Excerto da fonte:
Indicações Eventuais: TRANSITADO EM JULGADO
Sumário :
- A data do trânsito em julgado da decisão final é o momento que faz precludir o direito de pedir a dispensa do pagamento da taxa de justiça remanescente.
Decisão Texto Integral:

PROC. 1118/16.3T8VRL-B.G1.S1

6ª SECÇÃO CÍVEL

REL. 116[1]      

                                                                       *

ACORDAM NO SUPREMO TRIBUNAL DE JUSTIÇA


I. RELATÓRIO
                                              

Fixado no despacho saneador o valor da presente causa em 2.687.466,71 €, foi, em 22.11.2017, proferida sentença que julgou parcialmente procedente a acção intentada pela Autora Nesinocas – Engenharia e Construção, Lda., condenando a Ré Graninter – Granitos e Empreitadas, Lda., a pagar a quantia de 49.657,34 €, acrescida de juros vencidos e vincendos e ainda os valores relativos às quantidades de inertes que retirou, fez seus e comprou de 21 de Fevereiro a 31 de Março de 2016 e de 1 a 30 de Abril de 2016, a determinar em incidente de liquidação de sentença, também acrescido de juros de mora, e julgou a reconvenção totalmente improcedente, absolvendo a reconvinda do pedido, mais condenando a Ré reconvinte nas custas da reconvenção e Autora e Ré nas custas da acção em função do respectivo decaimento, nada mencionando sobre a dispensa do pagamento do remanescente da taxa de justiça.

Sem sucesso apelaram ambas as partes, sendo as apelações julgadas improcedentes por acórdão de 12.04.2018 que as condenou nas custas, também então nada se mencionando sobre a dispensa do pagamento do remanescente da taxa de justiça.

           

Baixados os autos à primeira instância apresentou a Autora, em 07.05.2018, requerimento impetrando a dispensa do pagamento do remanescente da taxa de justiça, ao abrigo do disposto no artigo 6º, n.º 7 do Regulamento das Custas Processuais, alegando que a causa tem valor elevado, várias vezes superior ao de 275.000,00€ indicado no preceito.

Secção de dados:
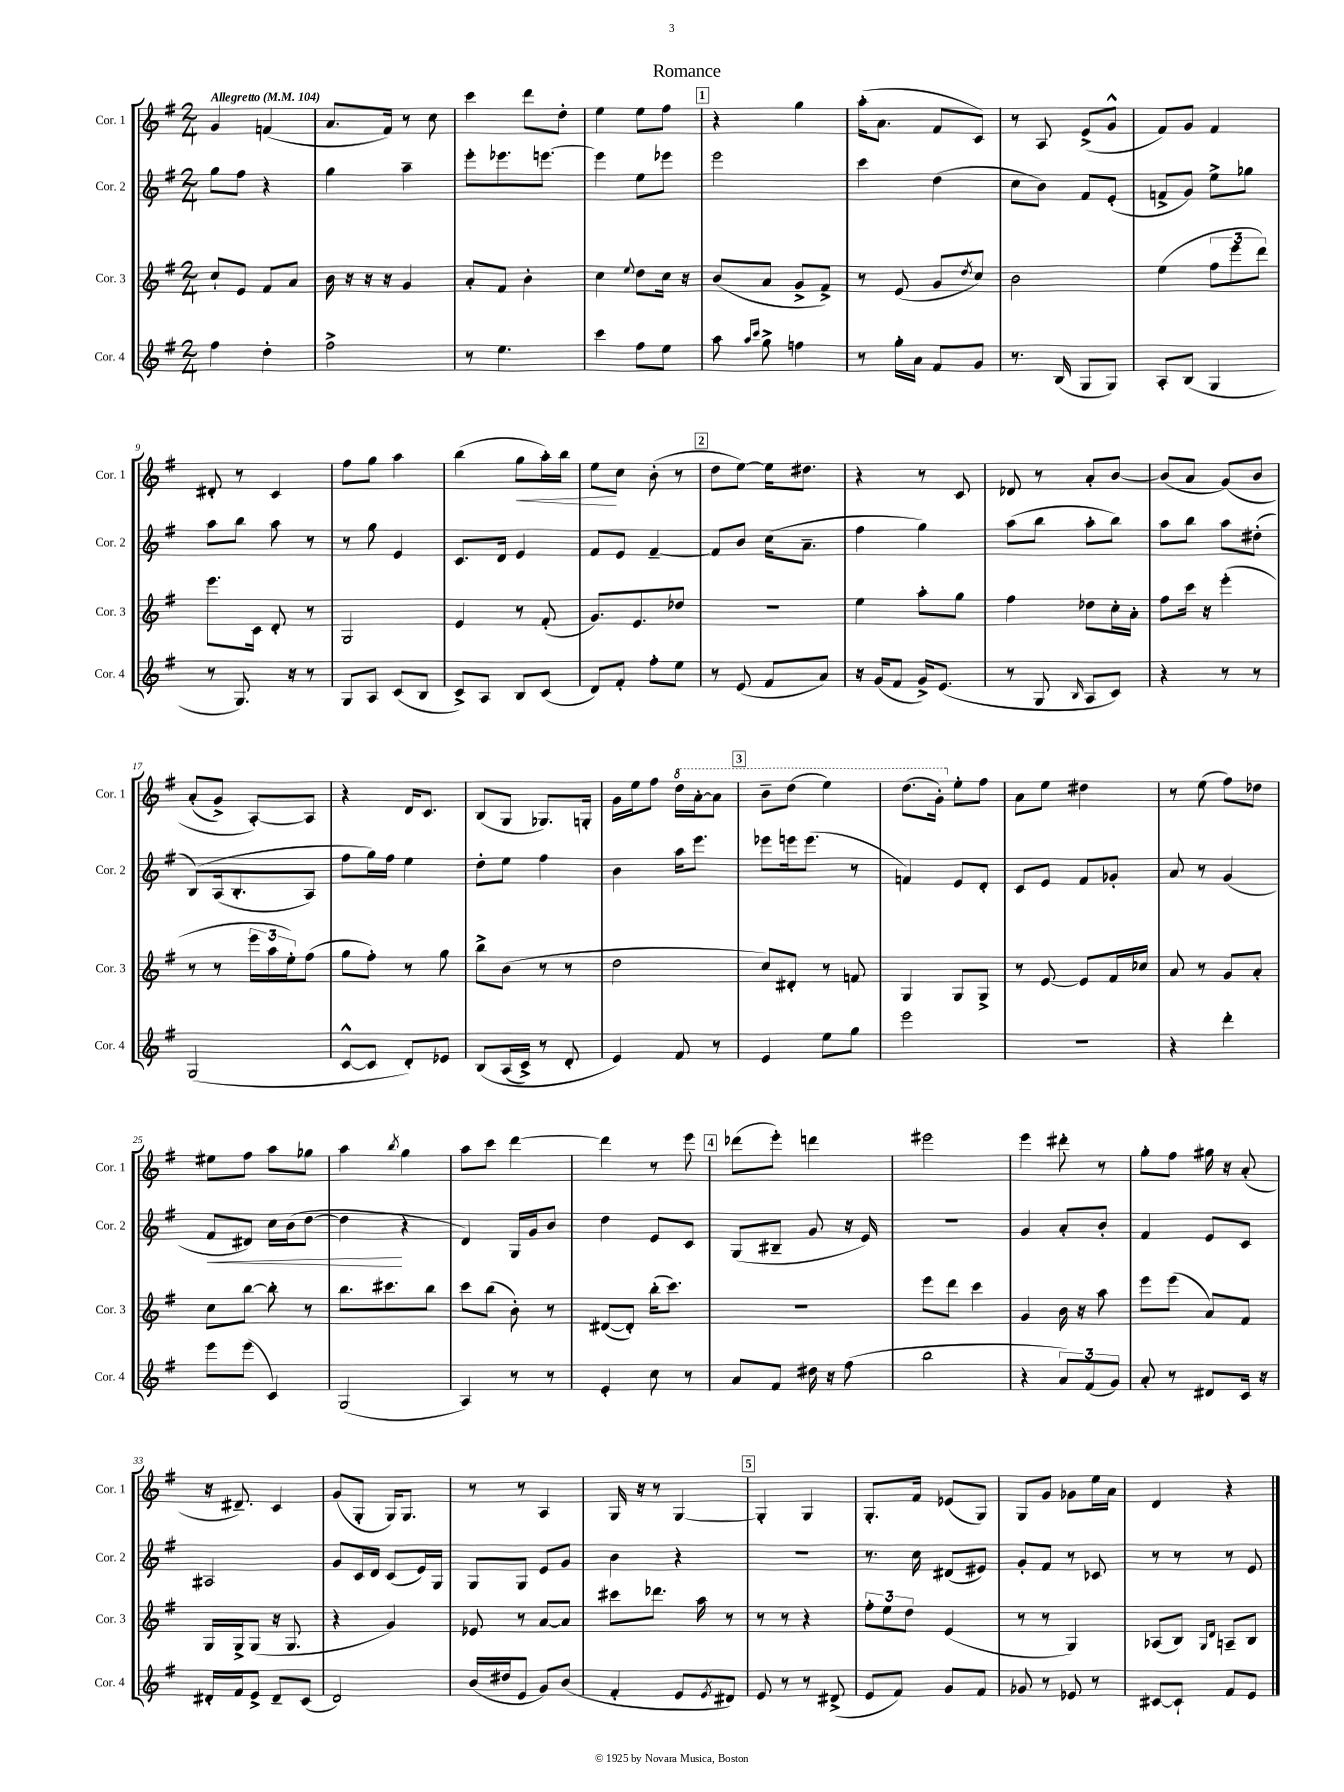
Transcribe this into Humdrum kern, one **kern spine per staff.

**kern	**kern	**kern	**kern
*staff4	*staff3	*staff2	*staff1
*clefG2	*clefG2	*clefG2	*clefG2
*k[f#]	*k[f#]	*k[f#]	*k[f#]
*M2/4	*M2/4	*M2/4	*M2/4
*MM104	*MM104	*MM104	*MM104
4ff#\	8cc`/L	8gg\L	4g/
.	8e/J	8ff#\J	.
4dd'\	8f#/L	4r	(4f/
.	8a/J	.	.
=	=	=	=
2ff#^\	16b\	4gg\	8.a/L
.	16r	.	.
.	16r	.	.
.	16r	.	16f#/Jk)
.	4g/	4aa~\	8r
.	.	.	8cc\
=	=	=	=
8r	8a'/L	8eee'\L	4ccc\
4.ee\	8f#/J	8.eee-\	.
.	4b'\	.	8ddd\L
.	.	[8.eee\J	.
.	.	.	8dd'\J
=	=	=	=
4ccc\	4cc\	4eee\]	4ee\
.	8qqee/	.	.
8ff#\L	8dd\L	8ee\L	8ee\L
8ee\J	16cc\Jk	8eee-\J	8ff#\J
.	16r	.	.
=	=	=	=
8aa\	(8b/L	2eee\	4r
16qqaa/LL	.	.	.
16qqccc/JJ	.	.	.
8gg^\	8a/J	.	.
4ff\	8g^/L	.	4gg\
.	8f#^/J)	.	.
=	=	=	=
8r	8r	4ccc\	(16aa'\LK
.	.	.	8.a\J
16gg'\LL	(8e/	.	.
16a\JJ	.	.	.
8f#/L	8g/L	(4dd\	8f#/L
.	8qdd/	.	.
8g/J	8cc/J)	.	8c/J)
=	=	=	=
8.r	2b\	8cc\L	8r
.	.	8b\J)	8A/
(16B/	.	.	.
8G/L	.	8f#/L	(8e^/L
8G/J)	.	(8e'/J	8g^^/J
=	=	=	=
8A'/L	(4ee\	8f^/L	8f#/L)
(8B/J	.	8g/J)	8g/J
4G/	12ff#\L	8ee^\L	4f#/
.	12eee\	.	.
.	.	8gg-\J	.
.	12ddd\J)	.	.
=	=	=	=
8r	8.eee\L	8aa\L	8d#'/
8.G/)	.	8bb\J	8r
.	16c\Jk	.	.
.	8d'/	8aa\	4c/
16r	.	.	.
8r	8r	8r	.
=	=	=	=
8G/L	2G/	8r	8ff#\L
8A/J	.	8gg\	8gg\J
(8c/L	.	4e/	4aa\
8B/J	.	.	.
=	=	=	=
8c^/L)	4e/	8.c/L	(4bb\
8A/J	.	.	.
.	.	16d/Jk	.
8B/L	8r	4e/	8gg\L
(8c/J	(8f#'/	.	16aa'\L)
.	.	.	16bb\JJ
=	=	=	=
8d/L)	8.g/L)	8f#/L	8ee\L
8f#'/J	.	8e/J	8cc\J
.	8.e/	.	.
8ff#'\L	.	[4f#~/	(8b'\
8ee\J	8dd-/J	.	8r
=	=	=	=
8r	2r	8f#/]L	8dd\L
(8e/	.	8b/J	[8ee\J)
8f#/L	.	(16cc\LK	16ee\]LK
.	.	8.a~\J	8.dd#\J
8a/J)	.	.	.
=	=	=	=
16r	4ee\	4ff#\	4r
(16g/LK	.	.	.
8f#/J	.	.	.
16g^/LK)	8aa'\L	4gg\)	8r
(8.e/J	.	.	.
.	8gg\J	.	8c/
=	=	=	=
8r	4ff#\	(8aa\L	8d-/
8G/	.	8bb\J	8r
16qqB/	.	.	.
8A/L	8dd-\L	8aa'\L	8a'/L
8c/J)	16cc'\L	8bb\J)	[8b/J
.	16a'\JJ	.	.
=	=	=	=
4r	8ff#\L	8aa\L	(8b/]L
.	16ccc\Jk	8bb\J	8a/J
.	16r	.	.
8r	(4eee'\	8aa\L	&(8g/L)
8r	.	(8dd#'\J	8b/J
=	=	=	=
(2G/	8r	&(8B/L)	(8a'/L
.	8r	(16A/k	8g^/J)
.	.	8.B'/	.
.	24eee\LL	.	[8A'/L&)
.	24aa\	.	.
.	24ee'\J)	.	.
.	(8ff#\J	8A/J)	8A/]J
=	=	=	=
[8c^^/L	8gg\L	8ff#\L	4r
8c/]J	8ff#'\J)	16gg\L&)	.
.	.	16ff#\JJ	.
8d'/L)	8r	4ee\	16d/LK
.	.	.	8.c/J
8e-/J	8gg\	.	.
=	=	=	=
&(8B/L	8bb^\L	8dd'\L	(8B/L
(16A/L	(8b\J	8ee\J	8G/J
16c^/JJ)	.	.	.
8r	8r	4ff#\	8.G-/L)
8d'/	8r	.	.
.	.	.	16G'/Jk
=	=	=	=
4e/&)	2dd\	4b\	16g\LL
.	.	.	16ee\J
.	.	.	8ff#\J
8f#/	.	16aa\LK	16ddd\LL
.	.	8.eee\J	[16aa'\J
8r	.	.	8aa\]J
=	=	=	=
4e/	8cc/L)	8eee-\L	8bb~\L
.	8d#'/J	16eee\k	(8ddd\J
.	.	(8.eee\J	.
8ee\L	8r	.	4eee\)
8gg\J	8f/	8r	.
=	=	=	=
2eee\	4G/	4f/)	(8.ddd\L
.	.	.	16gg'\Jk)
.	8G/L	8e/L	8ee'\L
.	8G^/J	8d'/J	8ff#\J
=	=	=	=
2r	8r	8c/L	8a\L
.	[8e/	8e/J	8ee\J
.	8e/]L	8f#/L	4dd#\
.	16f#/L	8g-'/J	.
.	16cc-/JJ	.	.
=	=	=	=
4r	8a/	8a/	8r
.	8r	8r	(8ee\
4ddd'\	8g/L	(4g/	8ff#\L)
.	8a'/J	.	8dd-\J
=	=	=	=
8eee\L	8cc\L	8f#/L	8ee#\L
(8eee\J	[8bb\J	8d#/J)	8ff#\J
4c/)	8bb'\]	16cc\LL	8aa\L
.	.	(16b\J	.
.	8r	[8dd\J	8gg-\J
=	=	=	=
(2G/	8.bb\L	4dd\]	4aa\
.	8.ccc#\	.	.
.	.	.	8qbb/
.	.	4r	4gg\
.	8bb\J	.	.
=	=	=	=
4A/)	8ccc\L	4d/)	8aa\L
.	(8bb\J	.	8ccc\J
8r	8b'\)	16G/LL	[4ddd\
.	.	16g/J	.
8r	8r	8b/J	.
=	=	=	=
4e'/	([8d#/L	4dd\	4ddd\]
.	8d#'/]J)	.	.
8cc\	(16bb'\LK	8e/L	8r
.	8.ccc\J)	.	.
8r	.	8c/J	8eee\
=	=	=	=
8a/L	2r	(8G/L	(8ddd-\L
8f#/J	.	8B#~/J	8eee'\J)
16dd#\	.	8g/	4ddd\
16r	.	.	.
(8ff#\	.	16r	.
.	.	16e/)	.
=	=	=	=
2bb\	8eee\L	2r	2eee#\
.	8ddd\J	.	.
.	4ccc\	.	.
=	=	=	=
4r	4g/	4g/	4eee\
12a/L)	16b\	8a'/L	8ddd#'\
.	16r	.	.
(12f#/	.	.	.
.	8aa\	8b'/J	8r
12g/J)	.	.	.
=	=	=	=
8a'/	8eee\L	4f#/	8gg'\L
8r	(8eee\J	.	8ff#\J
8d#/L	8a/L)	8e/L	16gg#\
.	.	.	16r
16c/Jk	8f#/J	8c/J	(8a'/
16r	.	.	.
=	=	=	=
16d#'/LL	16G/LL	2A#/	16r
16f#/J	16G^/J	.	8.d#~/)
8e^/J	(8G/J	.	.
8d#~/L	16r	.	4c/
.	8.G/	.	.
(8c/J	.	.	.
=	=	=	=
2d/)	4r	8g/L	(8g/L
.	.	16c/L	8G'/J
.	.	16d/JJ	.
.	4g/)	(8c/L	16G/LK)
.	.	.	8.G/J
.	.	16e/L)	.
.	.	16G/JJ	.
=	=	=	=
(16b/LL	8e-/	8G/L	8r
16dd#/J	.	.	.
8e/J	8r	8G/J	8r
8g/L)	[8a/L	8e/L	4A/
(8b/J	8a/]J	8g/J	.
=	=	=	=
4f#'/	8ccc#\L	4b\	16G/
.	.	.	16r
.	8.ddd-\J	.	8r
8e/L	.	4r	[4G/
.	16aa\	.	.
8qe/	.	.	.
8d#/J)	8r	.	.
=	=	=	=
8e/	8r	2r	4G'/]
8r	8r	.	.
8r	4r	.	4G/
(8d#^/	.	.	.
=	=	=	=
8e/L	12ff#'\L	8.r	8.G'/L
.	12ee\	.	.
8f#/J)	.	.	.
.	12dd\J	.	.
.	.	16cc\	16f#/Jk
8g/L	(4e/	(8d#/L	(8e-/L
8f#/J	.	8e#/J)	8G/J)
=	=	=	=
8g-/	8r	8g'/L	8G/L
8r	8r	8f#/J	8g/J
8e-/	4G/)	8r	8g-\L
8r	.	8c-/	16ee\L
.	.	.	16a\JJ
=	=	=	=
[8c#/L	(8A-/L	8r	4d/
8c#`/]J	8B/J)	8r	.
.	16qqG/LL	.	.
.	16qqd/JJ	.	.
8f#/L	8A~/L	8r	4r
8e/J	8B/J	8e/	.
==	==	==	==
*-	*-	*-	*-
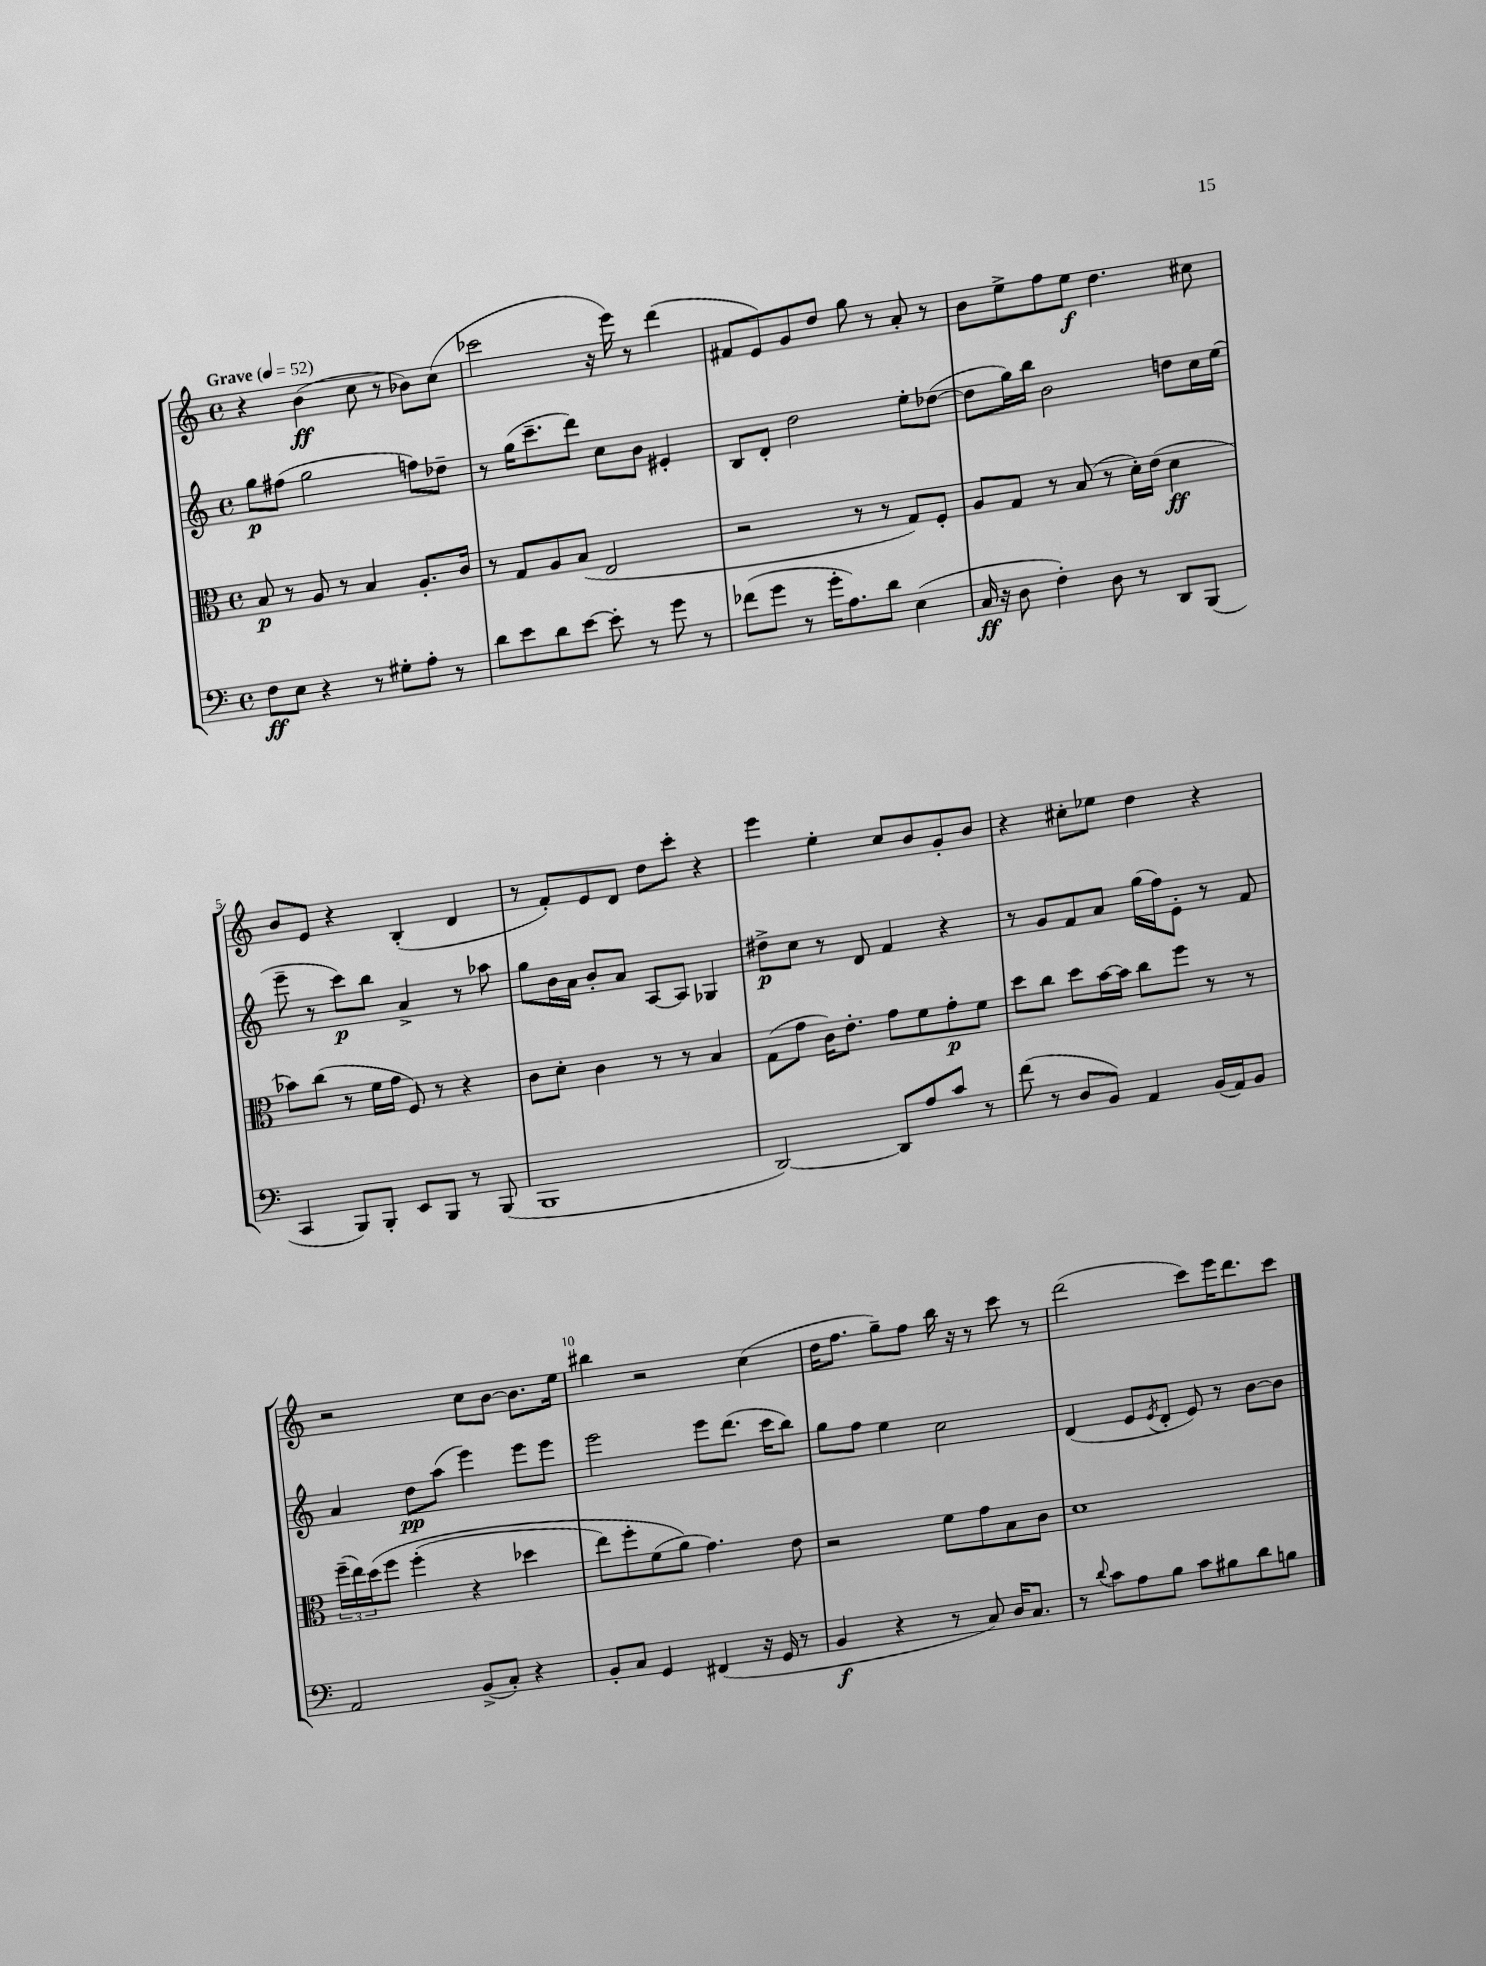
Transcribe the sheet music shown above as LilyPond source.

<<
\new StaffGroup <<
\new Staff = "s0" {
    \clef treble \key c \major \defaultTimeSignature \time 4/4 \tempo "Grave" 4 = 52
    r4 b'4\ff( c''8 r8 bes'8) c''8( |
    ces'''2 r16 e'''16) r8 d'''4( |
    fis'8 e'8) g'8 d''8 g''8 r8 a'8-. r8 |
    b'8 e''8-> f''8 e''8\f d''4. cis''8 |
    b'8 e'8 r4 b4-.( d'4 |
    r8 f'8-.) e'8 d'8 d''8 c'''8-. r4 |
    e'''4 e''4-. c''8 b'8 g'8-. b'8 |
    r4 cis''8-. ees''8 d''4 r4 |
    r2 c''8 b'8~ b'8. e''16 |
    bis''4 r2 c''4( |
    d''16 f''8. g''8--) f''8 b''16 r16 r8 c'''8 r8 |
    d'''2( c'''8) e'''16 d'''8. c'''8 \bar "|." |
}
\new Staff = "s1" {
    \clef treble \key c \major \defaultTimeSignature \time 4/4
    g''8\p fis''8( g''2 f''8) des''8-- |
    r8 g''16( c'''8.-- d'''8) c''8 b'8 eis'4-. |
    b8 d'8-. d''2 e''8-. des''8~( |
    des''8 g''16) b''16 b'2 d''8 c''16 e''16( |
    e'''8-- r8 c'''8\p) b''8 a'4-> r8 aes''8 |
    g''8 b'16 a'16 b'8-. a'8 a8~ a8 ges4 |
    dis''8->\p c''8 r8 d'8 f'4 r4 |
    r8 g'8 f'8 a'8 g''16( f''16) e'8-. r8 f'8 |
    a'4 d''8\pp a''8( e'''4) e'''8 e'''8 |
    e'''2 e'''8 d'''8.( c'''16 b''8) |
    g''8 f''8 e''4 c''2 |
    d'4( e'8 \acciaccatura { e'8 } d'8-. e'8) r8 b'8~ b'8 \bar "|." |
}
\new Staff = "s2" {
    \clef alto \key c \major \defaultTimeSignature \time 4/4
    b8\p r8 a8 r8 b4 a8.-. c'16 |
    r8 g8 a8 b8( e2 |
    r2 r8 r8 g8) f8-. |
    a8 g8 r8 b8( r8 d'16-.) e'16( d'4\ff |
    bes'8) c''8( r8 f'16 g'16 f8) r8 r4 |
    c'8 d'8-. c'4 r8 r8 b4 |
    g8( g'8 c'16) e'8.-. g'8 f'8 g'8-.\p f'8 |
    d''8 c''8 d''8 b'16~ b'16 c''8 f''8 r8 r8 |
    \tuplet 3/2 { f''16--( e''16) d''16\( } f''8 f''4-.( r4 des''4 |
    e''8) f''8-. f'8( a'8\) g'4.) e'8 |
    r2 f'8 g'8 b8 c'8 |
    d'1 \bar "|." |
}
\new Staff = "s3" {
    \clef bass \key c \major \defaultTimeSignature \time 4/4
    f8\ff e8 r4 r8 gis8-. a8-. r8 |
    d'8 e'8 d'8 e'8~ e'8-. r8 g'8 r8 |
    fes'8( g'8 r8 g'16-. a8.) d'8 e4( |
    c16\ff r16 d8 f4-.) d8 r8 d,8 b,,8( |
    c,4 b,,8) b,,8-. e,8 b,,8 r8 b,,8( |
    b,,1 |
    d,2~) d,8 a8 c'8 r8 |
    f'8( r8 d8 b,8) a,4 b,16( a,16) b,8 |
    a,2 b,8->( c8-.) r4 |
    b,8-. c8 g,4 fis,4( r16 g,16 r8 |
    b,4\f r4 r8 c8) d16 c8. |
    r8 \appoggiatura { d'8 } c'8 a8 b8 c'8 bis8 d'8 b8 \bar "|." |
}
>>
>>
\layout { \context { \Score \override BarNumber.break-visibility = ##(#f #t #t) barNumberVisibility = #(every-nth-bar-number-visible 5) } }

Objetivo A:
Responda às perguntas seguintes com base no excerto do acórdão.
(i) Em que valor foi fixada a causa no despacho saneador?
(ii) Em que data foi proferido o acórdão que julgou improcedentes as apelações?
(iii) Ao abrigo de que disposição legal pediu a Autora a dispensa do pagamento do remanescente da taxa de justiça?
Objetivo B: Prolongue o excerto do acórdão a partir da última frase apresentada.

Resposta A:
(i) 2.687.466,71 €.
(ii) 12.04.2018.
(iii) Artigo 6º, n.º 7 do Regulamento das Custas Processuais.

Resposta B:
Sob o assim requerido recaiu o seguinte despacho: 

A Autora peticionou a dispensa do pagamento do remanescente da taxa de justiça.

O MP propugnou o indeferimento do requerido.

Em convergência com o plasmado no art.º 6.º/1, do Regulamento das Custas Processuais, a taxa de justiça corresponde ao montante devido pelo impulso processual do interessado e é fixada em função do valor e complexidade da causa de acordo com o presente Regulamento, aplicando-se, na falta de disposição especial, os valores constantes da tabela I-A.

Ademais, nas causas de valor superior a 275.000,00 €, o remanescente da taxa de justiça é considerado na conta a final, salvo se a especificidade da situação o justificar e o juiz de forma fundamentada, atendendo designadamente à complexidade da causa e à conduta processual das partes, dispensar o pagamento (art.º 6.º/7, do RCP).

Positivando-se a densificação do segundo segmento do predito art.º 6.º/7, enfatize-se que o mesmo deve ser interpretado “(…) em termos de ao juiz ser lícito dispensar o pagamento, quer da totalidade, quer de uma fracção ou percentagem do remanescente da taxa de justiça devida a final, pelo facto de o valor da causa exceder o patamar de € 275.000, consoante o resultado da ponderação das especificidades da situação concreta, utilidade económica da causa, complexidade do processado e comportamento das partes (…)”, à luz dos princípios da proporcionalidade e da igualdade (vd. Acórdão do TRP de 4.5.2017, proc. n.º 1962/09.8TVPRT.P2, in www.dgsi.pt ).

Concomitantemente, afere-se que a dispensa do pagamento do remanescente da taxa de justiça deve ser apreciada, a requerimento das partes ou oficiosamente, em sede de sentença, sendo que as partes podem requerer a reforma da mesma com fundamento em omissão de pronúncia atinente à antedita dispensa (vd. Salvador da Costa, Regulamento das Custas Processuais Anotado, 5.ª edição, Almedina, p. 200-201 e Acórdão do STJ de 13.7.2017, proc. n.º 669/10.8TBGRD-B.C1.S1, in www.dgsi.pt). 

In casu, constata-se linearmente que a pretensão de dispensa do pagamento do remanescente da taxa de justiça foi formulada pela Autora após a prolação da sentença, a qual não se pronunciou com referência à predita matéria, sendo que não foi peticionada a reforma da mesma quanto a custas.

Infere-se, assim, que o pedido de dispensa formulado pela Autora é extemporâneo, postulando-se a respectiva sucumbência.

Pelo supra exposto, indefere-se o requerido.’

Inconformada com o assim decidido, apelou a Autora, mas o Tribunal da Relação de Guimarães julgou improcedente o recurso.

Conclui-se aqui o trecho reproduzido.